Little Hands That Lift Loads
Forbes Africa|December 2018 - January 2019

Child labor thrives in West Africa despite stringent policies against it.

Peace Hyde
Little Hands That Lift Loads
It’s the crack of dawn in Obuasi, Ghana, and Kwame Twumasi’s work has just begun on the farm owned by his uncle in the forest. Like every day, what lies ahead is hard manual labor.

He begins by using a chainsaw to clear a wooded area. This done, Twumasi climbs a cocoa tree and with a large machete, expertly cuts down cocoa bean pods. Five young boys wait patiently below ready to stuff the pods into large sacks that sometimes weigh as much as 90kg.

They slowly haul the sacks – at least three times their individual weight – on to their bare backs and lug them through the forest to the depot.
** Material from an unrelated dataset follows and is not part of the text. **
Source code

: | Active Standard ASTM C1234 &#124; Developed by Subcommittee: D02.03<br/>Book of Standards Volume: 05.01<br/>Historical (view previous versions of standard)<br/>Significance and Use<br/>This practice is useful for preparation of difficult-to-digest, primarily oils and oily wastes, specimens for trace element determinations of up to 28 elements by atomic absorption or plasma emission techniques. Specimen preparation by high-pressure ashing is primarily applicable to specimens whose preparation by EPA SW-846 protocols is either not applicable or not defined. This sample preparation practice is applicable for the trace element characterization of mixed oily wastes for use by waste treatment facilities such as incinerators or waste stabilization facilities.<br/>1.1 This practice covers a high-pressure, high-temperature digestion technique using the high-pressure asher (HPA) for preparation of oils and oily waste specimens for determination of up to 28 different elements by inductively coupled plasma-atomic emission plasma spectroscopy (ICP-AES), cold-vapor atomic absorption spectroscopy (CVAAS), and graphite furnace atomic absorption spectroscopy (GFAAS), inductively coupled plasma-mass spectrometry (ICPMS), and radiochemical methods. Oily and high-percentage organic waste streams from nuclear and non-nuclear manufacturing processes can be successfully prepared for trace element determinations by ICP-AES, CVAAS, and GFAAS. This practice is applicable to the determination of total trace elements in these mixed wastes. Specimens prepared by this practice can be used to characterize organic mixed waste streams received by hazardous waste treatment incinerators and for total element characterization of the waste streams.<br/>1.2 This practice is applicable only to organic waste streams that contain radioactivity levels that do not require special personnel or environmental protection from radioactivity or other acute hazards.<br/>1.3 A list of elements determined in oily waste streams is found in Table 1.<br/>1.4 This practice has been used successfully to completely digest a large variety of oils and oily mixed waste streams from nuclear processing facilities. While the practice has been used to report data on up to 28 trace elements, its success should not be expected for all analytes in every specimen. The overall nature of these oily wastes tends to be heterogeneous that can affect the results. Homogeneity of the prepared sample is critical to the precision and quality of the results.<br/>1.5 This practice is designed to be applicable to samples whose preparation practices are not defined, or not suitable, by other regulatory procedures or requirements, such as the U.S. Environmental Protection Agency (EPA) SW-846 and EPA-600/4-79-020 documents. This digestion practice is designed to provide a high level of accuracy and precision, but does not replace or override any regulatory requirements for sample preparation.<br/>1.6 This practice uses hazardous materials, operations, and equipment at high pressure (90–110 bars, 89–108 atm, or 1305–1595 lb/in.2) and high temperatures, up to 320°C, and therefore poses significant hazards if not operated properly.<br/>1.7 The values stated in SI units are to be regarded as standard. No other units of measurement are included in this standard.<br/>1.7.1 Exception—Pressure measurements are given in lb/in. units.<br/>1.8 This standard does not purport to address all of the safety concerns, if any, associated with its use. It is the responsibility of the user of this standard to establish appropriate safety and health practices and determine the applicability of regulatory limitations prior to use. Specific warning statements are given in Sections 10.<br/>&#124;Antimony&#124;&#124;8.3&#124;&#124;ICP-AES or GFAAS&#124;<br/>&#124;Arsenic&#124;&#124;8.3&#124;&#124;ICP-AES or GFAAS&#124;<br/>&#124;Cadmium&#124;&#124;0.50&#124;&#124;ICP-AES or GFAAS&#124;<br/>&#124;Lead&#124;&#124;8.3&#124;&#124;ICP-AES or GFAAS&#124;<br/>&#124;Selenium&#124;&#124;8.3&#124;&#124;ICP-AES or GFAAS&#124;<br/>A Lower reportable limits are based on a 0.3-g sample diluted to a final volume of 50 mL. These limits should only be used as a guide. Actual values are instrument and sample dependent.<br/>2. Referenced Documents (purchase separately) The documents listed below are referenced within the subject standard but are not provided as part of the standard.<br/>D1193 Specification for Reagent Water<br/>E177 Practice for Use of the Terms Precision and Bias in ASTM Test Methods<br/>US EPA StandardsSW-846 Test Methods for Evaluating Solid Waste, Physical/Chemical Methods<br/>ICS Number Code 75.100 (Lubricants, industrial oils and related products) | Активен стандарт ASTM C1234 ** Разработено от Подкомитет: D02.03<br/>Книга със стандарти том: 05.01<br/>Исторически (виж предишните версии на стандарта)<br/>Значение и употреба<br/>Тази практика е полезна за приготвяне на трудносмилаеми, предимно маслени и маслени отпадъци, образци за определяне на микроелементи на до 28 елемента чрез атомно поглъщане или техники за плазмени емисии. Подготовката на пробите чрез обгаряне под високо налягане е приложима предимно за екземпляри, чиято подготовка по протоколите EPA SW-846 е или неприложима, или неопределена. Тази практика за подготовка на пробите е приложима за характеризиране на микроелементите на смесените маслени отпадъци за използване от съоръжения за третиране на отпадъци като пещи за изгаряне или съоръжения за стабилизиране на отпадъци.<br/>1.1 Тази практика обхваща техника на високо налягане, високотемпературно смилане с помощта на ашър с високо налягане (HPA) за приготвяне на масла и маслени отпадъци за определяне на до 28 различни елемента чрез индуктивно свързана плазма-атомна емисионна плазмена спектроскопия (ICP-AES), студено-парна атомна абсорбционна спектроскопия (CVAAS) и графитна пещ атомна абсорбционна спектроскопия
“Sometimes, the bags are so heavy that we struggle to drag them and it takes two people to move them to the depot. One day, the bag was so heavy that it broke and we were beaten badly,” says Twumasi.

Twumasi is 13 years old and has been working as a slave since the age of nine, when his mother passed away and he was sent to live with his uncle in the Ashanti Region. His story mirrors that of countless, hapless children being used as cheap labor by farmers all over West Africa to keep the costs of labor and production down.

“We barely make enough to survive. I am making about GHS200 ($41) a month as a cocoa farmer and there is a lot of competition out there as these international brands have no loyalty to us. We have to do what we can to keep costs low, and children help make that possible,” says Kofi (real name withheld), Twumasi’s uncle.